## Begin

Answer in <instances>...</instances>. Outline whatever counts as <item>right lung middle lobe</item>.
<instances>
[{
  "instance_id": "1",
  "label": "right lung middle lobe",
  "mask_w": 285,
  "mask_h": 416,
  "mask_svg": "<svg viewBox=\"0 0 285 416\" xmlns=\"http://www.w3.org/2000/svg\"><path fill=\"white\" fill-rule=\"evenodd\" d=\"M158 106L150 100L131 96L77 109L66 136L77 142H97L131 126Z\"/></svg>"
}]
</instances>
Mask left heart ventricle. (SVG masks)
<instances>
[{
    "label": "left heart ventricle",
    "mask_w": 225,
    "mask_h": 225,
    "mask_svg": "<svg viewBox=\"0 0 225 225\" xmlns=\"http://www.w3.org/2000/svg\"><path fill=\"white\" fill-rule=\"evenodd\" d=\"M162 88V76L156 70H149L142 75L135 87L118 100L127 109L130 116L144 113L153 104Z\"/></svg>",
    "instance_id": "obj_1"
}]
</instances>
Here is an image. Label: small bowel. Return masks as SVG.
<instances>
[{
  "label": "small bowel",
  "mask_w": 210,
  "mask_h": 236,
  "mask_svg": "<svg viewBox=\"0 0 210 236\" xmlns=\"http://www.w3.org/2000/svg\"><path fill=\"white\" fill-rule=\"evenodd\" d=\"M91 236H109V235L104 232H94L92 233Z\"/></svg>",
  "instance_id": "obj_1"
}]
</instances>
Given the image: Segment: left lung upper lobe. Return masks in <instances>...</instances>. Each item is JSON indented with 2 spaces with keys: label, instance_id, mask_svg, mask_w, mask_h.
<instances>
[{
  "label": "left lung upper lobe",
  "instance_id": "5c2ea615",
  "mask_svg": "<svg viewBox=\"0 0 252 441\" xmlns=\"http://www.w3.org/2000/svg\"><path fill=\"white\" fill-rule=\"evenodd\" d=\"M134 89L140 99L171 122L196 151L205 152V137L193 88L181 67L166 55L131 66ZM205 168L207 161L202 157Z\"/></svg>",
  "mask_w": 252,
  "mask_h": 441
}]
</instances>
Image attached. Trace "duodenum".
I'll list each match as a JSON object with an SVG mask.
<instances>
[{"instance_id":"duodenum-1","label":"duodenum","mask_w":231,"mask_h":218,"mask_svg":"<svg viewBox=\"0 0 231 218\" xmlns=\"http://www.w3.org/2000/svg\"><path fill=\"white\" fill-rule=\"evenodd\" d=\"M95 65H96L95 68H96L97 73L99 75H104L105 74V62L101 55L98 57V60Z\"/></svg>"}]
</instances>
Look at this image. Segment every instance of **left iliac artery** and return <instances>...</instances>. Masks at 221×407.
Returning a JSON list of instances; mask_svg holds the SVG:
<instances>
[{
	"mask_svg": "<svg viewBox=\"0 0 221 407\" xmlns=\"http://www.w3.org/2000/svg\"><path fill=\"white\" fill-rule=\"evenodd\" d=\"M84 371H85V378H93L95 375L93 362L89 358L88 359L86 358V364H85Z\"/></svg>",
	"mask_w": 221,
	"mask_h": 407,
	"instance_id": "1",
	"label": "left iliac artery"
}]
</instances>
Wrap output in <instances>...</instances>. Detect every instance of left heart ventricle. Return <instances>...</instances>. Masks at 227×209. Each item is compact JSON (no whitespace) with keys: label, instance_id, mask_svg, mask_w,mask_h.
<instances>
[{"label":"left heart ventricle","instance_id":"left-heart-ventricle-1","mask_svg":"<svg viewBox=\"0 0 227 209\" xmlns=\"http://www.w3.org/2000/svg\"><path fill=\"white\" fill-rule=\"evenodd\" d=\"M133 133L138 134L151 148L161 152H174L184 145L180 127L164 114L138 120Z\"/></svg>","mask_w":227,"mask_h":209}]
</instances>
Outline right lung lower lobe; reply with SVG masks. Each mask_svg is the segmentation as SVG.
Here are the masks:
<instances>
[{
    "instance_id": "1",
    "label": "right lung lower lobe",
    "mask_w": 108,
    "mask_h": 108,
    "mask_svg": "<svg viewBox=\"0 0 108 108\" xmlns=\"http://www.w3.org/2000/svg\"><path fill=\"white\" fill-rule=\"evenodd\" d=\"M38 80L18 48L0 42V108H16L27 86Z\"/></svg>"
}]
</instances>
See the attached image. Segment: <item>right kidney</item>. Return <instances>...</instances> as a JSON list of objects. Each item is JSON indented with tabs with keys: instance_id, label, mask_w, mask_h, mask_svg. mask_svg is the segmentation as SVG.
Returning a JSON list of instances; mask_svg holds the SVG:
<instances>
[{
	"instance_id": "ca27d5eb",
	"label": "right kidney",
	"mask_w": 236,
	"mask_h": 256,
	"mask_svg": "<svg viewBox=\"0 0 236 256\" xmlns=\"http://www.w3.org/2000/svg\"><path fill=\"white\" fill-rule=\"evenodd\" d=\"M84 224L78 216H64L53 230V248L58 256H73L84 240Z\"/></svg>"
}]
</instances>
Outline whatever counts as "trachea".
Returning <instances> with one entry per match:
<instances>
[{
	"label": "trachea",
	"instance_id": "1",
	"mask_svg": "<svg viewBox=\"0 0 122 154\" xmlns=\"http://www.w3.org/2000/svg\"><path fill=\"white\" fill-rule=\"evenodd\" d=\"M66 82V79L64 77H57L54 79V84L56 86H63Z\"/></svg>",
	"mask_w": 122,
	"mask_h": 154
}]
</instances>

## End

**TASK GOAL**
Rewrite the lines above as a numbered list, leaving out any blank lines.

**CORRECT ANSWER**
1. Answer in <instances>...</instances>. Outline whatever counts as <item>right lung middle lobe</item>.
2. <instances>
3. [{
4.   "instance_id": "1",
5.   "label": "right lung middle lobe",
6.   "mask_w": 285,
7.   "mask_h": 416,
8.   "mask_svg": "<svg viewBox=\"0 0 285 416\" xmlns=\"http://www.w3.org/2000/svg\"><path fill=\"white\" fill-rule=\"evenodd\" d=\"M158 106L150 100L131 96L77 109L66 136L77 142H97L131 126Z\"/></svg>"
9. }]
10. </instances>
11. Mask left heart ventricle. (SVG masks)
12. <instances>
13. [{
14.     "label": "left heart ventricle",
15.     "mask_w": 225,
16.     "mask_h": 225,
17.     "mask_svg": "<svg viewBox=\"0 0 225 225\" xmlns=\"http://www.w3.org/2000/svg\"><path fill=\"white\" fill-rule=\"evenodd\" d=\"M162 88V76L156 70H149L142 75L135 87L118 100L127 109L130 116L144 113L153 104Z\"/></svg>",
18.     "instance_id": "obj_1"
19. }]
20. </instances>
21. Here is an image. Label: small bowel. Return masks as SVG.
22. <instances>
23. [{
24.   "label": "small bowel",
25.   "mask_w": 210,
26.   "mask_h": 236,
27.   "mask_svg": "<svg viewBox=\"0 0 210 236\" xmlns=\"http://www.w3.org/2000/svg\"><path fill=\"white\" fill-rule=\"evenodd\" d=\"M91 236H109V235L104 232H94L92 233Z\"/></svg>",
28.   "instance_id": "obj_1"
29. }]
30. </instances>
31. Given the image: Segment: left lung upper lobe. Return masks in <instances>...</instances>. Each item is JSON indented with 2 spaces with keys: label, instance_id, mask_svg, mask_w, mask_h.
32. <instances>
33. [{
34.   "label": "left lung upper lobe",
35.   "instance_id": "5c2ea615",
36.   "mask_svg": "<svg viewBox=\"0 0 252 441\" xmlns=\"http://www.w3.org/2000/svg\"><path fill=\"white\" fill-rule=\"evenodd\" d=\"M134 89L140 99L171 122L196 151L205 152V137L193 88L181 67L166 55L131 66ZM205 168L207 161L202 157Z\"/></svg>",
37.   "mask_w": 252,
38.   "mask_h": 441
39. }]
40. </instances>
41. Image attached. Trace "duodenum".
42. I'll list each match as a JSON object with an SVG mask.
43. <instances>
44. [{"instance_id":"duodenum-1","label":"duodenum","mask_w":231,"mask_h":218,"mask_svg":"<svg viewBox=\"0 0 231 218\" xmlns=\"http://www.w3.org/2000/svg\"><path fill=\"white\" fill-rule=\"evenodd\" d=\"M95 65H96L95 68H96L97 73L99 75H104L105 74V62L101 55L98 57V60Z\"/></svg>"}]
45. </instances>
46. Look at this image. Segment every instance of **left iliac artery** and return <instances>...</instances>. Masks at 221×407.
47. Returning a JSON list of instances; mask_svg holds the SVG:
48. <instances>
49. [{
50. 	"mask_svg": "<svg viewBox=\"0 0 221 407\" xmlns=\"http://www.w3.org/2000/svg\"><path fill=\"white\" fill-rule=\"evenodd\" d=\"M84 371H85V378H93L95 375L93 362L89 358L88 359L86 358V364H85Z\"/></svg>",
51. 	"mask_w": 221,
52. 	"mask_h": 407,
53. 	"instance_id": "1",
54. 	"label": "left iliac artery"
55. }]
56. </instances>
57. Wrap output in <instances>...</instances>. Detect every instance of left heart ventricle. Return <instances>...</instances>. Masks at 227×209. Each item is compact JSON (no whitespace) with keys: label, instance_id, mask_svg, mask_w,mask_h.
58. <instances>
59. [{"label":"left heart ventricle","instance_id":"left-heart-ventricle-1","mask_svg":"<svg viewBox=\"0 0 227 209\" xmlns=\"http://www.w3.org/2000/svg\"><path fill=\"white\" fill-rule=\"evenodd\" d=\"M133 133L138 134L151 148L161 152H174L184 145L180 127L164 114L138 120Z\"/></svg>","mask_w":227,"mask_h":209}]
60. </instances>
61. Outline right lung lower lobe; reply with SVG masks. Each mask_svg is the segmentation as SVG.
62. Here are the masks:
63. <instances>
64. [{
65.     "instance_id": "1",
66.     "label": "right lung lower lobe",
67.     "mask_w": 108,
68.     "mask_h": 108,
69.     "mask_svg": "<svg viewBox=\"0 0 108 108\" xmlns=\"http://www.w3.org/2000/svg\"><path fill=\"white\" fill-rule=\"evenodd\" d=\"M38 80L18 48L0 42V108H16L27 86Z\"/></svg>"
70. }]
71. </instances>
72. See the attached image. Segment: <item>right kidney</item>. Return <instances>...</instances> as a JSON list of objects. Each item is JSON indented with tabs with keys: instance_id, label, mask_w, mask_h, mask_svg. mask_svg is the segmentation as SVG.
73. Returning a JSON list of instances; mask_svg holds the SVG:
74. <instances>
75. [{
76. 	"instance_id": "ca27d5eb",
77. 	"label": "right kidney",
78. 	"mask_w": 236,
79. 	"mask_h": 256,
80. 	"mask_svg": "<svg viewBox=\"0 0 236 256\" xmlns=\"http://www.w3.org/2000/svg\"><path fill=\"white\" fill-rule=\"evenodd\" d=\"M84 224L78 216H64L53 230V248L58 256H73L84 240Z\"/></svg>"
81. }]
82. </instances>
83. Outline whatever counts as "trachea".
84. Returning <instances> with one entry per match:
85. <instances>
86. [{
87. 	"label": "trachea",
88. 	"instance_id": "1",
89. 	"mask_svg": "<svg viewBox=\"0 0 122 154\" xmlns=\"http://www.w3.org/2000/svg\"><path fill=\"white\" fill-rule=\"evenodd\" d=\"M66 82V79L64 77H57L54 79V84L56 86H63Z\"/></svg>",
90. 	"mask_w": 122,
91. 	"mask_h": 154
92. }]
93. </instances>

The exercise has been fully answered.